Just like COVID-19, opioid overdose deaths have crashed in waves. The first, in the 1990s, was brought on by the rise of prescription opioids, such as OxyContin and Vicodin. The second came in 2010, for a period when heroin became more readily accessible, was less expensive and offered a greater potency of effect. The arrival of synthetic opioids such as fentanyl marked the third wave, in 2013.
But even as opioid prescriptions have trended down over the past decade in the United States, the incidental offering of opioids for COVID-19 survivors deepens existing concerns for a potential fourth wave of the opioid epidemic, driven by a pandemic that has already buoyed the level of toxic opioids in supply, disrupted crucial public-health services, and worsened personal stresses.

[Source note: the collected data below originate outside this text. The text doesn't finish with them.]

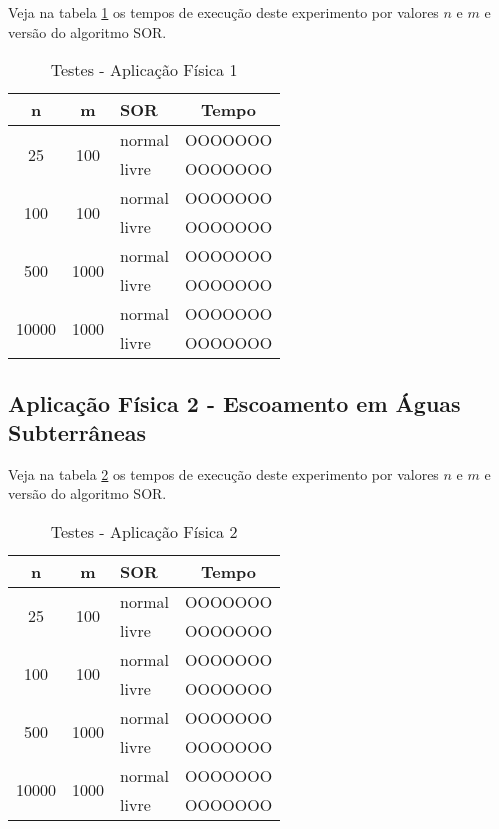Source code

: \documentclass[
	11pt,				%
	oneside,			%
	a4paper,			%
	english,			%
	brazil,				%
	]{article}
\begin{document}
Veja na tabela \ref{tab:taf1} os tempos de execução deste experimento
por valores $n$ e $m$ e versão do algoritmo SOR.

\begin{table}[ht]
\centering
\begin{tabular}{|c|c|l|c|}
\hline 
\textbf{n} & \textbf{m} & \textbf{SOR} & \textbf{Tempo} \\
\hline
\multirow{2}{*}{25}    & \multirow{2}{*}{100}  & normal & OOOOOOO \\
                       &                       & livre  & OOOOOOO \\
\hline
\multirow{2}{*}{100}   & \multirow{2}{*}{100}  & normal & OOOOOOO \\
                       &                       & livre  & OOOOOOO \\
\hline
\multirow{2}{*}{500}   & \multirow{2}{*}{1000} & normal & OOOOOOO \\
                       &                       & livre  & OOOOOOO \\
\hline
\multirow{2}{*}{10000} & \multirow{2}{*}{1000} & normal & OOOOOOO \\
                       &                       & livre  & OOOOOOO \\
\hline
\end{tabular}
\caption{Testes - Aplicação Física 1}
\label{tab:taf1}
\end{table}

\subsection{Aplicação Física 2 - Escoamento em Águas Subterrâneas}
\lipsum[9]

Veja na tabela \ref{tab:taf2} os tempos de execução deste experimento
por valores $n$ e $m$ e versão do algoritmo SOR.

\begin{table}[ht]
\centering
\begin{tabular}{|c|c|l|c|}
\hline 
\textbf{n} & \textbf{m} & \textbf{SOR} & \textbf{Tempo} \\
\hline
\multirow{2}{*}{25}    & \multirow{2}{*}{100}  & normal & OOOOOOO \\
                       &                       & livre  & OOOOOOO \\
\hline
\multirow{2}{*}{100}   & \multirow{2}{*}{100}  & normal & OOOOOOO \\
                       &                       & livre  & OOOOOOO \\
\hline
\multirow{2}{*}{500}   & \multirow{2}{*}{1000} & normal & OOOOOOO \\
                       &                       & livre  & OOOOOOO \\
\hline
\multirow{2}{*}{10000} & \multirow{2}{*}{1000} & normal & OOOOOOO \\
                       &                       & livre  & OOOOOOO \\
\hline
\end{tabular}
\caption{Testes - Aplicação Física 2}
\label{tab:taf2}
\end{table}
\end{document}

We might soon find ourselves at a break in the path – or rather, when we look back, where two tortuous journeys might converge. As we emerge from the pandemic, we must continue furthering our efforts to improve access to overdose prevention services, harm-reduction sites and safer supplies, and supporting grassroots community organizations that reach those most vulnerable. Yet, we must also devote resources to understanding “long COVID,” both in terms of how it develops and how it is diagnosed. Most importantly, we health care providers must learn how to treat it in ways that avoid an opioid prescription.
Because if we don’t, I fear that we risk asking and re-litigating that very stale question, made even more stale by how often it’s asked: Are we too late?